The main target population consists of women that are about to give birth and women that have just given birth. Since it is difficult to predict both the number of women we are able to recruit and the distribution of their relative closeness to their (predicted) date of birth, we will follow an adaptive design. We will recruit women that are either pregnant in their last trimester or mother of a child that is younger than 6 months old.
If we are able to recruit at least 4,100 women that are either pregnant and within one month of their due date or have given birth within the last two months and are still breastfeeding within the first three weeks after launching the baseline survey, we will use these women as our main sample. We will make an extra effort to keep these women in the follow-up surveys and conduct phone interviews with these women for the longer follow-up surveys, while keeping the longer follow-up surveys as online surveys for the remaining participants. We will refer to this as “1 pregnant & 2 born”.

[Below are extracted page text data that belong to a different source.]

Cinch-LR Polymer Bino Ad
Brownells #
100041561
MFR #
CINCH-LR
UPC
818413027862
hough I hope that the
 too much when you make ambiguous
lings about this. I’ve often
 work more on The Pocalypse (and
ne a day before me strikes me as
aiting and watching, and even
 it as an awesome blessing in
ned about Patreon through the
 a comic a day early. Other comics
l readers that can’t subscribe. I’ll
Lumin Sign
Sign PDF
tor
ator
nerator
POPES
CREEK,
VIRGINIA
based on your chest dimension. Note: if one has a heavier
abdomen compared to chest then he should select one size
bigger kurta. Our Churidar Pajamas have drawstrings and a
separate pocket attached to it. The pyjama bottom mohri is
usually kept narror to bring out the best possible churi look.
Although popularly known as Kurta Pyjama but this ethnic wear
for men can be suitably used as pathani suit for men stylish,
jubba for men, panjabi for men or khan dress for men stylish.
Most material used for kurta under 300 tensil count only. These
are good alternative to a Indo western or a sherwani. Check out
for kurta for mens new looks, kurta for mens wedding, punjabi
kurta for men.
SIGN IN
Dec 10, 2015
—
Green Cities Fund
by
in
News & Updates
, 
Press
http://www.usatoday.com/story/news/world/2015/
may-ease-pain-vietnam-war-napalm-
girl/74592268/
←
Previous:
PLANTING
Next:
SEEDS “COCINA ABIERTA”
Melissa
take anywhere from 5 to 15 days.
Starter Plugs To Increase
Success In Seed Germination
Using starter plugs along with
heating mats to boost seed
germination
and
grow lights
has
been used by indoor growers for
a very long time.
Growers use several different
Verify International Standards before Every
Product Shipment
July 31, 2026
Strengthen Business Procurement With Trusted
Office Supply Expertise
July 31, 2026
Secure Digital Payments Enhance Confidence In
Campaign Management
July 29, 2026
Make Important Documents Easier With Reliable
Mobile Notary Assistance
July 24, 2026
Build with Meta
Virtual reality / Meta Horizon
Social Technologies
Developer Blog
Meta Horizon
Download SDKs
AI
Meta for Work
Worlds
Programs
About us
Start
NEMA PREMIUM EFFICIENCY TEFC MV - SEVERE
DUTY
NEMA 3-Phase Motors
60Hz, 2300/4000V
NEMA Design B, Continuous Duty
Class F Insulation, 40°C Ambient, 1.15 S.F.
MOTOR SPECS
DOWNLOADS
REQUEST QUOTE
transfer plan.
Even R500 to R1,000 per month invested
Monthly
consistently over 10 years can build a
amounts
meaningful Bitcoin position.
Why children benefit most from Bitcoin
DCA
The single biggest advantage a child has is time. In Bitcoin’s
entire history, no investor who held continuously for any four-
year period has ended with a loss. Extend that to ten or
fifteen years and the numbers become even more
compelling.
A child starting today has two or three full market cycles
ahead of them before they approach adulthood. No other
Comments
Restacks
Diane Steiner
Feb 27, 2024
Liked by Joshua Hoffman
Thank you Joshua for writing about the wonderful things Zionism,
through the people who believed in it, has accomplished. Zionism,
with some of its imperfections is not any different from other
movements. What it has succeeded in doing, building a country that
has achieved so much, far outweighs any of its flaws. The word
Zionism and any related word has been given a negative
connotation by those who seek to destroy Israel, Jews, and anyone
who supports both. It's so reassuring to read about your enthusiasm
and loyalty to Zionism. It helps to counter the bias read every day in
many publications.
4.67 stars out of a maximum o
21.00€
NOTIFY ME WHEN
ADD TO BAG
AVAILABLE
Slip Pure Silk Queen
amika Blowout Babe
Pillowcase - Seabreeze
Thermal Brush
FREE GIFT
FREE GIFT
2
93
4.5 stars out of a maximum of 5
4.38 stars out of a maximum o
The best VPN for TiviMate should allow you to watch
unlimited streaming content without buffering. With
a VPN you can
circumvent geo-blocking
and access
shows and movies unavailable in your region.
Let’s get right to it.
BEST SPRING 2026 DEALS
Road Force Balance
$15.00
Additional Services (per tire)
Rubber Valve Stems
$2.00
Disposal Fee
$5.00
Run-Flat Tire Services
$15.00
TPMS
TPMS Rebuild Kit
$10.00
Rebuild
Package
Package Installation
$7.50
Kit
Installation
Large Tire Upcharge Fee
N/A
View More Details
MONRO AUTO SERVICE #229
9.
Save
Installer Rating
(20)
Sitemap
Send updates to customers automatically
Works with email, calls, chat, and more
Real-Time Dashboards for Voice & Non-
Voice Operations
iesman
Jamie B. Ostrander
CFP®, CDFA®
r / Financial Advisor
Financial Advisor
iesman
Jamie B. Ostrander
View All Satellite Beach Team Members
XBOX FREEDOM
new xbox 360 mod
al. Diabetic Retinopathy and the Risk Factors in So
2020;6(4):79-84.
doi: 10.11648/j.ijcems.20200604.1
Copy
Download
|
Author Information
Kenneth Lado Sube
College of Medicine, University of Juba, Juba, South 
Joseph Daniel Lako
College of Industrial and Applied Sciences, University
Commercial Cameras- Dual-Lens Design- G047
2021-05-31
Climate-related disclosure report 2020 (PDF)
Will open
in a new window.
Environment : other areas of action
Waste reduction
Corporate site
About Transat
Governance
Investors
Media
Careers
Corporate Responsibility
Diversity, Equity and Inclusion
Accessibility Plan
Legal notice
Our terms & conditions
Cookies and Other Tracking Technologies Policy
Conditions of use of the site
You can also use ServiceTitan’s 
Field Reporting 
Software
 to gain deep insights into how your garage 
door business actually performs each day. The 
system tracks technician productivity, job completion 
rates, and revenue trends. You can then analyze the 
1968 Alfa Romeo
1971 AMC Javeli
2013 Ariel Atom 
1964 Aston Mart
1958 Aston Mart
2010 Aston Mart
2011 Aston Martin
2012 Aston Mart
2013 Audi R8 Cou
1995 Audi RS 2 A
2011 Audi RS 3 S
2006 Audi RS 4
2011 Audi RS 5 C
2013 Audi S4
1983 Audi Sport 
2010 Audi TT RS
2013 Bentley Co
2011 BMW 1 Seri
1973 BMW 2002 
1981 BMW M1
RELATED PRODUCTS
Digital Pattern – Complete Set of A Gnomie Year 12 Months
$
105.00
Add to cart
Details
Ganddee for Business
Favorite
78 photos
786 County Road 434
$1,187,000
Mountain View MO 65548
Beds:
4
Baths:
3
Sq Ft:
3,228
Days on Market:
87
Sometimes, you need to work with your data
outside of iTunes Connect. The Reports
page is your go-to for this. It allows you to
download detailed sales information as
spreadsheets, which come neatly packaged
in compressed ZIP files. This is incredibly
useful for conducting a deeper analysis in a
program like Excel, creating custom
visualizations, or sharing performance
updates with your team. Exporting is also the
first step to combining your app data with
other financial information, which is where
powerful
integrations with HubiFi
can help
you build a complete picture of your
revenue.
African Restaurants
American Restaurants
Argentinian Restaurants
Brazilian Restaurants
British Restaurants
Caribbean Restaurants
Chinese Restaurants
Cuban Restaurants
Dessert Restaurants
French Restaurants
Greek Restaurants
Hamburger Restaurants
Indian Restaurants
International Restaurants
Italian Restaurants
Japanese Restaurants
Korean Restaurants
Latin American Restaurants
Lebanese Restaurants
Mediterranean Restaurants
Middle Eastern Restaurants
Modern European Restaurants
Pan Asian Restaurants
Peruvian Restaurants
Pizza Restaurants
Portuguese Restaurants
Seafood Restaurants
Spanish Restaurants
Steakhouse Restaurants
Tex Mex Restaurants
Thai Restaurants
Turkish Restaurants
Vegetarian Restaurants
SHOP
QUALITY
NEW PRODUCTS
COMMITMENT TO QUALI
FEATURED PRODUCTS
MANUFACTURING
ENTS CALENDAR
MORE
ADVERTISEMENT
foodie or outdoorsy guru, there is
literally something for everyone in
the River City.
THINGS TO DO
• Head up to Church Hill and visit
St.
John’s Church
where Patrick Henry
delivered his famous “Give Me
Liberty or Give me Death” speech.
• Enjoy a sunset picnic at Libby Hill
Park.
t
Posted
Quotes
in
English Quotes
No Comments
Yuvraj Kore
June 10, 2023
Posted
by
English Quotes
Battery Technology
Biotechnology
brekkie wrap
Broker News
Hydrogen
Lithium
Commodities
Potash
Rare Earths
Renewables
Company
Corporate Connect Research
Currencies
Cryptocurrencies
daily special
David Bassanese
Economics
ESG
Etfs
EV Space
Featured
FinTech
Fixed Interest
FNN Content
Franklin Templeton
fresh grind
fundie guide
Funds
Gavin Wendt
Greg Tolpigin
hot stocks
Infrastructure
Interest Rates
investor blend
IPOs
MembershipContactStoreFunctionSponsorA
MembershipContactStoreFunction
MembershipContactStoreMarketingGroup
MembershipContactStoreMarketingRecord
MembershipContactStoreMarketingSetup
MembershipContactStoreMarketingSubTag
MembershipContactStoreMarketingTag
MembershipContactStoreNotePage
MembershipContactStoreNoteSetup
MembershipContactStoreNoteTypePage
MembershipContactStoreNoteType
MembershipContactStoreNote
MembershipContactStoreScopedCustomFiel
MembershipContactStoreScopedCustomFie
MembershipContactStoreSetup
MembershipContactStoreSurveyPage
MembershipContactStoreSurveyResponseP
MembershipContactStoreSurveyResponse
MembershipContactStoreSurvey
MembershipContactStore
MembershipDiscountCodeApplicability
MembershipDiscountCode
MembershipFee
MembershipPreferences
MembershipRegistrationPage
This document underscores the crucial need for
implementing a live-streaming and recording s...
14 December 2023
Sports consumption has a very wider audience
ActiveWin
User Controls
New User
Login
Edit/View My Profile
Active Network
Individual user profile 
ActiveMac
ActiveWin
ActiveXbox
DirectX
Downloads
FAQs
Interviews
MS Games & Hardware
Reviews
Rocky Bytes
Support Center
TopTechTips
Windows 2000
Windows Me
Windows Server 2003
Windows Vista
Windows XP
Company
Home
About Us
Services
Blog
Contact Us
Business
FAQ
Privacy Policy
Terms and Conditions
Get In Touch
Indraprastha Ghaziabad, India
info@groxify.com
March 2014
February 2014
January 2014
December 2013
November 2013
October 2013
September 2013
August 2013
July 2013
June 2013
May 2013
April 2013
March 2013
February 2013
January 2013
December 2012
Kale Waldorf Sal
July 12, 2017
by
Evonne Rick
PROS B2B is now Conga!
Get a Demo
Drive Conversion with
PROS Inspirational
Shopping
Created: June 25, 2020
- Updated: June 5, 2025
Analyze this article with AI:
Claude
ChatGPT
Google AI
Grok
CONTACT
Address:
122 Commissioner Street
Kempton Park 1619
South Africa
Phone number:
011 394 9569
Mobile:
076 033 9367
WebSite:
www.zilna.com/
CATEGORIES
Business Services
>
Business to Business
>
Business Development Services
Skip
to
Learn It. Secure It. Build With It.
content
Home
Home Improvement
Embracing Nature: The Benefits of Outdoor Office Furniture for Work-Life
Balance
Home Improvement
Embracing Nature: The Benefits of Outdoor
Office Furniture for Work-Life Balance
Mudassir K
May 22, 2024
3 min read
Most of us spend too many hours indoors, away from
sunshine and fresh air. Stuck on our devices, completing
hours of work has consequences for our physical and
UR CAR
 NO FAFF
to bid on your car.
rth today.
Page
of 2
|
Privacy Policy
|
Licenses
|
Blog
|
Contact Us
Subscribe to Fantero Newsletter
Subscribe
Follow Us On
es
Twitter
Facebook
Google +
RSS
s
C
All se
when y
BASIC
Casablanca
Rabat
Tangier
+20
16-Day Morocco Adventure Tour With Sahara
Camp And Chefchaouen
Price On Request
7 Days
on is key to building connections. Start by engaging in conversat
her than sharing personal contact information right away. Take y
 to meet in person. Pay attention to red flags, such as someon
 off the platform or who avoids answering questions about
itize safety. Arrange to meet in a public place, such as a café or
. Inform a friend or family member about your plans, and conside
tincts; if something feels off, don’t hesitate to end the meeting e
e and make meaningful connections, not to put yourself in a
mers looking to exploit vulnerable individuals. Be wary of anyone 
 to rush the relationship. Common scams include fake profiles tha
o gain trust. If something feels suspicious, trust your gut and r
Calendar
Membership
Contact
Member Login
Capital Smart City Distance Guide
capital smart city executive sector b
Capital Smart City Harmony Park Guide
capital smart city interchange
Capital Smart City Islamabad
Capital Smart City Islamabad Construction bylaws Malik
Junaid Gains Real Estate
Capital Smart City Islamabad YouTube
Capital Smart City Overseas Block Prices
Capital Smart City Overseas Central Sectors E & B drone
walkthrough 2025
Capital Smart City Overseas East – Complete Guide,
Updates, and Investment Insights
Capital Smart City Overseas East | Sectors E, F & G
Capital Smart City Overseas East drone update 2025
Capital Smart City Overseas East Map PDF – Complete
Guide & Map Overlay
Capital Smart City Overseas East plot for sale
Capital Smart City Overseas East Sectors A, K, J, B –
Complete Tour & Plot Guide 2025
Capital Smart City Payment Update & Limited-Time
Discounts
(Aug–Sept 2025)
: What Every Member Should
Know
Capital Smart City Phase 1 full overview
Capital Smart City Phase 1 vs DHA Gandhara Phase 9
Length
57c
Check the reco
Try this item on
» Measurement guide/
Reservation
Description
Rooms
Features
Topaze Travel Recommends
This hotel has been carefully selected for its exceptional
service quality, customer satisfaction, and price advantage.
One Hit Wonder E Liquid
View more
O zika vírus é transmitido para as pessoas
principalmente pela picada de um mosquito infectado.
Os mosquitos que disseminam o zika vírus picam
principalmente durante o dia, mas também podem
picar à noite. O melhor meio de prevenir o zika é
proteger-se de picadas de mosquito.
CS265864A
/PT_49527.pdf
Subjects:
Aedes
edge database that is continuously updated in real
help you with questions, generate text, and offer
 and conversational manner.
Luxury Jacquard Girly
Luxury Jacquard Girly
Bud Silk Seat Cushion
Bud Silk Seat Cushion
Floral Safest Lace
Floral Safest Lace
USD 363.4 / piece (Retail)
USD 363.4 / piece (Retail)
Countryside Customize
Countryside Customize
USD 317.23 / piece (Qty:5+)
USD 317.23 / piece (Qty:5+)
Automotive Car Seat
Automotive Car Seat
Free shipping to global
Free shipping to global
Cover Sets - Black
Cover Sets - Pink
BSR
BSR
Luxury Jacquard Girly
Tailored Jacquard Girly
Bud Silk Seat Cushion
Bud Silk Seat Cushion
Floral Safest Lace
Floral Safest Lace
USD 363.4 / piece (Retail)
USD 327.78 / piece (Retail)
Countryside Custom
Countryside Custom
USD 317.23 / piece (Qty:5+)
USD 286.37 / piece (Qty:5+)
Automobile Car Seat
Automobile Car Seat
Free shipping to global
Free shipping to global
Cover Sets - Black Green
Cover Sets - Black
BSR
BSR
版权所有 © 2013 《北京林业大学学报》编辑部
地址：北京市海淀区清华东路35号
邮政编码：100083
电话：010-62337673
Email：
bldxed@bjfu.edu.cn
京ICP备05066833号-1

Otherwise, we loosen the restrictions in the following steps: 1 pregnant & 3 born, 2 pregnant & 3 born, 2 pregnant & 4 born, 2 pregnant & 5 born, 3 pregnant & 5 born, 3 pregnant & 6 born. After each step, we stop if the restrictions allow for at least 4,100 women in the main sample.
Women who are recruited but are not part of the main sample are still useful for our study. However, for financial reasons we will not be able to spend much effort to keep them in the study in case they do not answer the weekly follow-up surveys. Women who have stopped breastfeeding at baseline (and are therefore not part of the main sample) are still useful to keep in the overall study, as they will provide information on the health status of infants who are not breastfed. Moreover, women who are still breastfeeding at baseline but outside our main sample will still help us with power for analysis of heterogeneous effects.
As secondary analysis, we will test whether the effects of the intervention are heterogeneous with respect to the following baseline characteristics:
a) Age of infant: Pregnant, infant less than 3 months, infant at least three months
b) Exclusive vs partial breastfeeding for the sample of women who had given birth and who were still breastfeeding
c) Main breast milk feeding method: at breast vs through other method (e.g. bottle) for the sample of women who had given birth and who were still breastfeeding
d) Parity: first vs second (or higher) born
e) High vs low maternal education (defined by median split)
f) High vs low affected area in terms of the Corona virus based on the their current location (defined by median split)
g) Maternal mental health
Because these are seven dimensions of (potential) heterogeneity, we will account for multiple hypothesis testing.
For further heterogeneity analysis, we will split the sample in two in the following way. We will sort the data by date/time of the reply of the participants. We will then set the seed “123” in Stata and generate a random, uniformly distributed number between 0 and 1 as additional variable. We will use those observation with the additional variable being smaller than 0.4 as the “mining sample”. In the mining sample, we will use Lasso to select a model of heterogeneity. In the rest of the sample, we will then test the selected model. Finally, we will use the causal forest approach and report the best tree of treatment heterogeneity (see Athey & Wager, 2019).